→ WHAT YOU WILL DO
Drop the images, then output the listing exactly.

→ INFORMATION
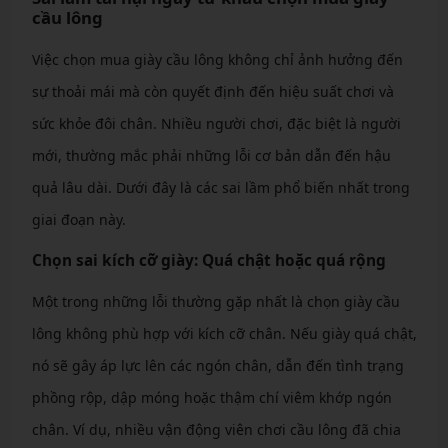
cầu lông
Việc chọn mua giày cầu lông không chỉ ảnh hưởng đến
sự thoải mái mà còn quyết định đến hiệu suất chơi và
sức khỏe đôi chân. Nhiều người chơi, đặc biệt là người
mới, thường mắc phải những lỗi cơ bản dẫn đến hậu
quả lâu dài. Dưới đây là các sai lầm phổ biến nhất trong
giai đoạn này.
Chọn sai kích cỡ giày: Quá chật hoặc quá rộng
Một trong những lỗi thường gặp nhất là chọn giày cầu
lông không phù hợp với kích cỡ chân. Nếu giày quá chật,
nó sẽ gây áp lực lên các ngón chân, dẫn đến tình trạng
phồng rộp, dập móng hoặc thậm chí viêm khớp ngón
chân. Ví dụ, nhiều vận động viên chơi cầu lông đã chia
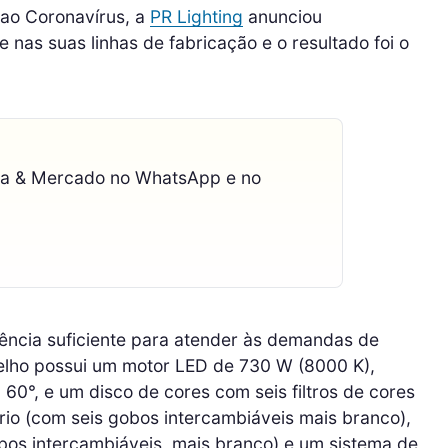
 ao Coronavírus, a
PR Lighting
anunciou
 nas suas linhas de fabricação e o resultado foi o
ca & Mercado no WhatsApp e no
tência suficiente para atender às demandas de
relho possui um motor LED de 730 W (8000 K),
60°, e um disco de cores com seis filtros de cores
io (com seis gobos intercambiáveis ​​mais branco),
bos intercambiáveis, mais branco) e um sistema de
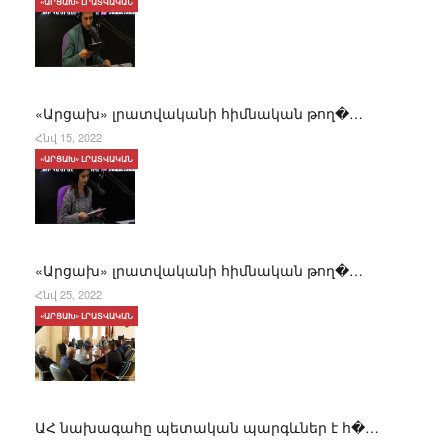
«ԱՐՑԱԽ» ԼՐԱՏՎԱԿԱՆ
«Արցախ» լրատվականի հիմնական թող�…
Հնվ 15, 2022
«ԱՐՑԱԽ» ԼՐԱՏՎԱԿԱՆ
«Արցախ» լրատվականի հիմնական թող�…
Հնվ 25, 2022
«ԱՐՑԱԽ» ԼՐԱՏՎԱԿԱՆ
ԱՀ նախագահը պետական պարգևներ է հ�…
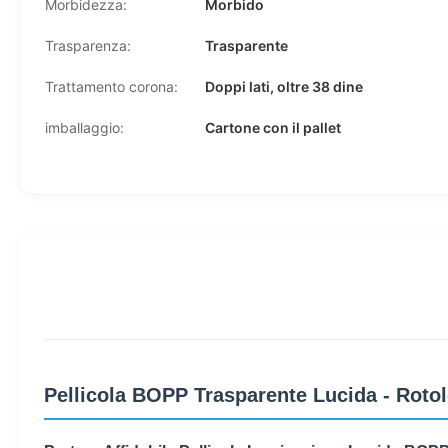
Morbidezza:
Morbido
Trasparenza:
Trasparente
Trattamento corona:
Doppi lati, oltre 38 dine
imballaggio:
Cartone con il pallet
Pellicola BOPP Trasparente Lucida - Roto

→ EXERCISE OUTPUT
cầu lông
Việc chọn mua giày cầu lông không chỉ ảnh hưởng đến
sự thoải mái mà còn quyết định đến hiệu suất chơi và
sức khỏe đôi chân. Nhiều người chơi, đặc biệt là người
mới, thường mắc phải những lỗi cơ bản dẫn đến hậu
quả lâu dài. Dưới đây là các sai lầm phổ biến nhất trong
giai đoạn này.
Chọn sai kích cỡ giày: Quá chật hoặc quá rộng
Một trong những lỗi thường gặp nhất là chọn giày cầu
lông không phù hợp với kích cỡ chân. Nếu giày quá chật,
nó sẽ gây áp lực lên các ngón chân, dẫn đến tình trạng
phồng rộp, dập móng hoặc thậm chí viêm khớp ngón
chân. Ví dụ, nhiều vận động viên chơi cầu lông đã chia
 ao Coronavírus, a
PR Lighting
anunciou
 nas suas linhas de fabricação e o resultado foi o
ca & Mercado no WhatsApp e no
tência suficiente para atender às demandas de
relho possui um motor LED de 730 W (8000 K),
60°, e um disco de cores com seis filtros de cores
io (com seis gobos intercambiáveis ​​mais branco),
bos intercambiáveis, mais branco) e um sistema de
«ԱՐՑԱԽ» ԼՐԱՏՎԱԿԱՆ
«Արցախ» լրատվականի հիմնական թող�…
Հնվ 15, 2022
«ԱՐՑԱԽ» ԼՐԱՏՎԱԿԱՆ
«Արցախ» լրատվականի հիմնական թող�…
Հնվ 25, 2022
«ԱՐՑԱԽ» ԼՐԱՏՎԱԿԱՆ
ԱՀ նախագահը պետական պարգևներ է հ�…
Morbidezza:
Morbido
Trasparenza:
Trasparente
Trattamento corona:
Doppi lati, oltre 38 dine
imballaggio:
Cartone con il pallet
Pellicola BOPP Trasparente Lucida - Roto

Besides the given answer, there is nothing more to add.